> **EXERCISE INSTRUCTIONS**
A – According to the curve number mapping text, how many distinct hydrologic soil-cover complex classes result from combining the representative LULC types with the four HSGs?
B – Write the next part of the curve number mapping text, starting after the Table 1 caption.

Figure 1 illustrates the data processing scheme employed to generate the spatial CN distribution for the CONUS from 2008 to 2021. This CN mapping process involves five key steps. Prior to these processes, all datasets were preprocessed to ensure data integrity, coordinate systems uniformity, and pixel alignment.

Fig. 1
figure 1

Data Processing Processes of CUSCN30.

Step 1: Hydrologic soil-cover complex

The annual LULC dataset was generated by overlap analysis of cultivated land types from CDL (14 scenes), NFTD (1 scene), and NLCD (5 scenes) during 2008 to 2021. To address overlapping and inconsistent types, a priority order of LULC datasets was established as CDL > NFTD > NLCD. The CDL data contains 107 types of crops, predominantly corn, soybean, fallow/idle cropland, winter wheat, and alfalfa. The NFTD includes 28 forest groups such as western white pine group, oak/pine group, maple/beech/birch group, and tropical hardwoods. Uncovered areas were filled using the land cover data in the NLCD databases. And HYSOGs250m dataset was used to fill the missing data of SSURGO database. Dual HSGs (A/D, B/D, and C/D) were assigned to hydrological group D, following the recommendations of Jaafar et al.5, Victor et al.50, and Van et al.51.

Step 2: CNLUT mapping

The CNLUT was created by combing the CN table from NEH-6303 and the NLCD52 table, based on the hydrologic soil-cover complex data obtained in Step 1 of the study. In accordance with the original CN tables, a wide array of specific LULC classifications were consolidated into 28 representative types. The combination of these LULC representative types and 4 HSGs (HSGs: A/B/C/D) resulted in a total of 112 distinct hydrologic soil-cover complex classes (Table 1). This table also provides a comprehensive overview of the CN values associated with each hydrologic soil-cover complex.

Table 1 The specific information of CNLUT, including LULC, HSG, and the referred CN values (adapted from NEH-630 and table NLCD).

> **STORED DATA**
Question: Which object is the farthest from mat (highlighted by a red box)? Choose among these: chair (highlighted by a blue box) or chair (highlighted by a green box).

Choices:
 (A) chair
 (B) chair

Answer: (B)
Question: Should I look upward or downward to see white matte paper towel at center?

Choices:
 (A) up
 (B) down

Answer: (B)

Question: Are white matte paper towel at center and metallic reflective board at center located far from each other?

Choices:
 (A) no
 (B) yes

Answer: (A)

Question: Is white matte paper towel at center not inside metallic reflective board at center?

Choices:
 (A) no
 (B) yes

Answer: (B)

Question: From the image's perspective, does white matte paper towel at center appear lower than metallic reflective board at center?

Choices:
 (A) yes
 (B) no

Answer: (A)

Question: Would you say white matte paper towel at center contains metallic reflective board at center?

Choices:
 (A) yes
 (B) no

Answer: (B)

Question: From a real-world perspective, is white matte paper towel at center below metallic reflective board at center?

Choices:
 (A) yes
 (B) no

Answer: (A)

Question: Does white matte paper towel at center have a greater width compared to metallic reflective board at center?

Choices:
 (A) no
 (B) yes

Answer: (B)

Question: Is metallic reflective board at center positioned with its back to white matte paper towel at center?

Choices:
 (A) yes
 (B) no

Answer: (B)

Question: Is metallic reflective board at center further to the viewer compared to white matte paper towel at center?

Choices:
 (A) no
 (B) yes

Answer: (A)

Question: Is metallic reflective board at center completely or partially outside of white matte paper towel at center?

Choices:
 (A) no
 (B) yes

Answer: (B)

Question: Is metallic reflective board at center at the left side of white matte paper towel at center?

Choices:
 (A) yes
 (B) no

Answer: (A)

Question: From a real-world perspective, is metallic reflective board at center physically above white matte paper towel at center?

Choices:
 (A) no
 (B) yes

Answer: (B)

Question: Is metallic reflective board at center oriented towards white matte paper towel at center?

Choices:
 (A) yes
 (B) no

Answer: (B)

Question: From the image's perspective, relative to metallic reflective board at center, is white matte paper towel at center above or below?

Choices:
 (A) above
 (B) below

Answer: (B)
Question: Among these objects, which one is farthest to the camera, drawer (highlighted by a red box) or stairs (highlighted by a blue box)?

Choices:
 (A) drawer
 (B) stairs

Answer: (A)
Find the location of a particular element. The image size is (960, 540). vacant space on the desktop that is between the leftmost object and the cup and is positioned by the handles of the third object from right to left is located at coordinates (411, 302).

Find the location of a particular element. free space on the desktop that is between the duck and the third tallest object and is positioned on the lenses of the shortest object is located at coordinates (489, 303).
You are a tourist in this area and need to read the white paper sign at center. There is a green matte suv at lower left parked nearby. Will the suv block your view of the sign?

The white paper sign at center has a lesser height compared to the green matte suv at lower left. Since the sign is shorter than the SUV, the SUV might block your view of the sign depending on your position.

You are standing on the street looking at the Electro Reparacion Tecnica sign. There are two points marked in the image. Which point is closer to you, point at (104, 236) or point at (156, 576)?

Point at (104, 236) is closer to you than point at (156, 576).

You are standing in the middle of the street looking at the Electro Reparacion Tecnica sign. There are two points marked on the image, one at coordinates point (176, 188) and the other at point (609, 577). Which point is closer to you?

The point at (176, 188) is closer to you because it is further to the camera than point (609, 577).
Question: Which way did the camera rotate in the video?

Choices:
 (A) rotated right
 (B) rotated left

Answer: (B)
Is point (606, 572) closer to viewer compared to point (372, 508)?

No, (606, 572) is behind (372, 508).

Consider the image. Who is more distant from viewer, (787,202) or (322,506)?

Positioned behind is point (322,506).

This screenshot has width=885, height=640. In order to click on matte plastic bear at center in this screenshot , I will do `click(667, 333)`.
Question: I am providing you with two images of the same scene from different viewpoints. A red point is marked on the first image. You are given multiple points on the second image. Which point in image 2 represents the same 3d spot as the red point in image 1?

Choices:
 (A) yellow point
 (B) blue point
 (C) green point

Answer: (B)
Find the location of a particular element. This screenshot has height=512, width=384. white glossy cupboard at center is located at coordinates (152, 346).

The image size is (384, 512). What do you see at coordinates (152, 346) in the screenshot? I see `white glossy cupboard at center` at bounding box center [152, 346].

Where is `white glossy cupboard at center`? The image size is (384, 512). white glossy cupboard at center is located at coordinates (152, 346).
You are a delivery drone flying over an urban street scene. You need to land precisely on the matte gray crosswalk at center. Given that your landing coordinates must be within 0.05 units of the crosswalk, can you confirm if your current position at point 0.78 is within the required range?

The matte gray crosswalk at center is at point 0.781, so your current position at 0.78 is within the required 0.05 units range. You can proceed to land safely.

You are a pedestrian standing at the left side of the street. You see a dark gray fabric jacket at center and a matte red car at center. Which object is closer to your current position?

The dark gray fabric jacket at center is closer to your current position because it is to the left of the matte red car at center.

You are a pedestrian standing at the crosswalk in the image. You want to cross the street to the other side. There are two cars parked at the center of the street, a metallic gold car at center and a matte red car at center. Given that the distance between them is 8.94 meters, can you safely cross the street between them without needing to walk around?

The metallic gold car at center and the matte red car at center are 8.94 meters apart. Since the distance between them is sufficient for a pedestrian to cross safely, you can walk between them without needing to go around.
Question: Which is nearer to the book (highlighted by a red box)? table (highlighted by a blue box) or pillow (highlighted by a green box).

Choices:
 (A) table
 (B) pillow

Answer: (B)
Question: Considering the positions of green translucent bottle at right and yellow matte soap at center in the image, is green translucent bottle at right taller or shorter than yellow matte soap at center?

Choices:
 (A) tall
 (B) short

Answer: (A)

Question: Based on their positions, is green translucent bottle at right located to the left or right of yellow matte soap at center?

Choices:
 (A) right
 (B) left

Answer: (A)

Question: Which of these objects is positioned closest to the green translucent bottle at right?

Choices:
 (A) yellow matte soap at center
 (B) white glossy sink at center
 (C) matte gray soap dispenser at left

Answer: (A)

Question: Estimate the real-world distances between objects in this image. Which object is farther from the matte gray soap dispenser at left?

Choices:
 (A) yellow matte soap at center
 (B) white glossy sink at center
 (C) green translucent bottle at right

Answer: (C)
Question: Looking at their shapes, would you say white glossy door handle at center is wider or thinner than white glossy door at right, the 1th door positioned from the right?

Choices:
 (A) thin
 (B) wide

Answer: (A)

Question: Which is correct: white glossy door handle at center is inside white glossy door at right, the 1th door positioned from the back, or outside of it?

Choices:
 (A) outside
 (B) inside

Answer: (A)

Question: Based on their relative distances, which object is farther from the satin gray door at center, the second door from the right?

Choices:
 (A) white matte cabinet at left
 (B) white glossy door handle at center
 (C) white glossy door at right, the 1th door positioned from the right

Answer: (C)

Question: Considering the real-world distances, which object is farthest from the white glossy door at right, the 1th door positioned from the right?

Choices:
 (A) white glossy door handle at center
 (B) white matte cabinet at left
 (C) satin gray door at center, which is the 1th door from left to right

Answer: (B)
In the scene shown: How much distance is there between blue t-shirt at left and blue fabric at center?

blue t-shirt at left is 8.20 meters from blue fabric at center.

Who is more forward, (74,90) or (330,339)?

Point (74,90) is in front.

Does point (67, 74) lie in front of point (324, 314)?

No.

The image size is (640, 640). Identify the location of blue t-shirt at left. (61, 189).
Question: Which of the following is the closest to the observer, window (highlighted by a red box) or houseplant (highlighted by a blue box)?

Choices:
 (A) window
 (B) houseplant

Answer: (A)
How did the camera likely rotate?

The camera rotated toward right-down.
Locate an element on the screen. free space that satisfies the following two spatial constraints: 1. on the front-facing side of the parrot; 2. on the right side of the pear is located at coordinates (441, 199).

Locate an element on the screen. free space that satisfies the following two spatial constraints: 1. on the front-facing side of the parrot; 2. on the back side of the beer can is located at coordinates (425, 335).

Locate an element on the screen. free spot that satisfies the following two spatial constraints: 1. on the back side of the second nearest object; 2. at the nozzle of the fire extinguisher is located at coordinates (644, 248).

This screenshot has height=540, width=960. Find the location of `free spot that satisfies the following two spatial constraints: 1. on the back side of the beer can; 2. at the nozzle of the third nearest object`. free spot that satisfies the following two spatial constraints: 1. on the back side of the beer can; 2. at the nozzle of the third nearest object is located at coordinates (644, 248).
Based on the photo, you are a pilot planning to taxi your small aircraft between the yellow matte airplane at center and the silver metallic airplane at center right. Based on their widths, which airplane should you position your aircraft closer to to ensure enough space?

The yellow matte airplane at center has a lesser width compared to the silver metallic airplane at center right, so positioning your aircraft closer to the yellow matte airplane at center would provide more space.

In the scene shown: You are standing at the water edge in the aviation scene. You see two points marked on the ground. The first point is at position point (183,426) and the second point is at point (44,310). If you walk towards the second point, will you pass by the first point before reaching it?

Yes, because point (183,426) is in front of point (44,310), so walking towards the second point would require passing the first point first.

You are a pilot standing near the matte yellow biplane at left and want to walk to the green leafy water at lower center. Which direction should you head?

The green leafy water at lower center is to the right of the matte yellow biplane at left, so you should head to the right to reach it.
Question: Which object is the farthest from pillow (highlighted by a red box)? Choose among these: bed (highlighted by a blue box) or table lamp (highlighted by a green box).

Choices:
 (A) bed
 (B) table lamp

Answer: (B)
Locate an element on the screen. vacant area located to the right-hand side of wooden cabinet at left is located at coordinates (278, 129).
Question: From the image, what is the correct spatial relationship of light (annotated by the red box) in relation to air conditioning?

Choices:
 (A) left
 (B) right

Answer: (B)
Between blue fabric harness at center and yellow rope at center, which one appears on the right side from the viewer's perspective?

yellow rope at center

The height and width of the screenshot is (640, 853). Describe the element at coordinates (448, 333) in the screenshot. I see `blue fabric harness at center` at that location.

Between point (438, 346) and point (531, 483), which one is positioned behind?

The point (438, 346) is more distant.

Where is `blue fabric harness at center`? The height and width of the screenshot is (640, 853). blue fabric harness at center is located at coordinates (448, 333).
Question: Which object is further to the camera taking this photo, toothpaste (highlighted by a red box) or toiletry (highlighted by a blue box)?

> **SOLVED PROBLEMS**
A – 112

B –
Step 3: Assigning CN values

In order to create the annual CN maps across CONUS from 2008 to 2021, CN values were assigned to the annual hydrologic soil-cover complexes using references from the CNLUT developed in Step 2. It is worth noting that despite the presence of 112 categories of hydrologic soil-cover complexes, only 46 unique CN values (CNraw) were derived from the CNLUT due to the duplicated values, as indicated in Table 1. This CN value assignment process ensured that the annual LUCC was thoroughly considered and accurately reflected in the CN values.

Step 4: Slope-adjusted

Given the potential influence of slope on CN values in finer resolution mapping. Therefore, we employed a slope-adjusted formulation of CN values (CNslope), to incorporate terrain variations53. The equation is expressed as:

$$C{N}_{slope}=C{N}_{raw}\frac{322.79+15.63\left(\alpha \right)}{\alpha +323.52}$$

where the slope α (m/m) is considered valid within the range of 0.14 to 1.4 to remain consistent with experimental values. It’s important to note that while CNslope values should never exceed 100, CN values for open water, initially set at 100 for all HSG types, exceeded this limit when the slope α exceeded 0.05. To address this issue, any CN values exceeding the limit were adjusted down to 100.

Step 5: ARC

To accommodate climate variability and seasonal fluctuations, we developed three ARC scenarios: dry (ARC-I), average (ARC-II), and wet (ARC-III). We utilized the cumulative distributions of CN values for different ARCs: 10% for ARC I, 50% for ARC II, and 90% for ARC III, following the Grabau et al.54 and Donald et al.40. The CN values for the ARC-I (CNARCI) and the ARC-III (CNARCIII) scenarios were calculated based on the CN values established for ARC-II (CNARCII, following the methodology outlined in refs. 12,55.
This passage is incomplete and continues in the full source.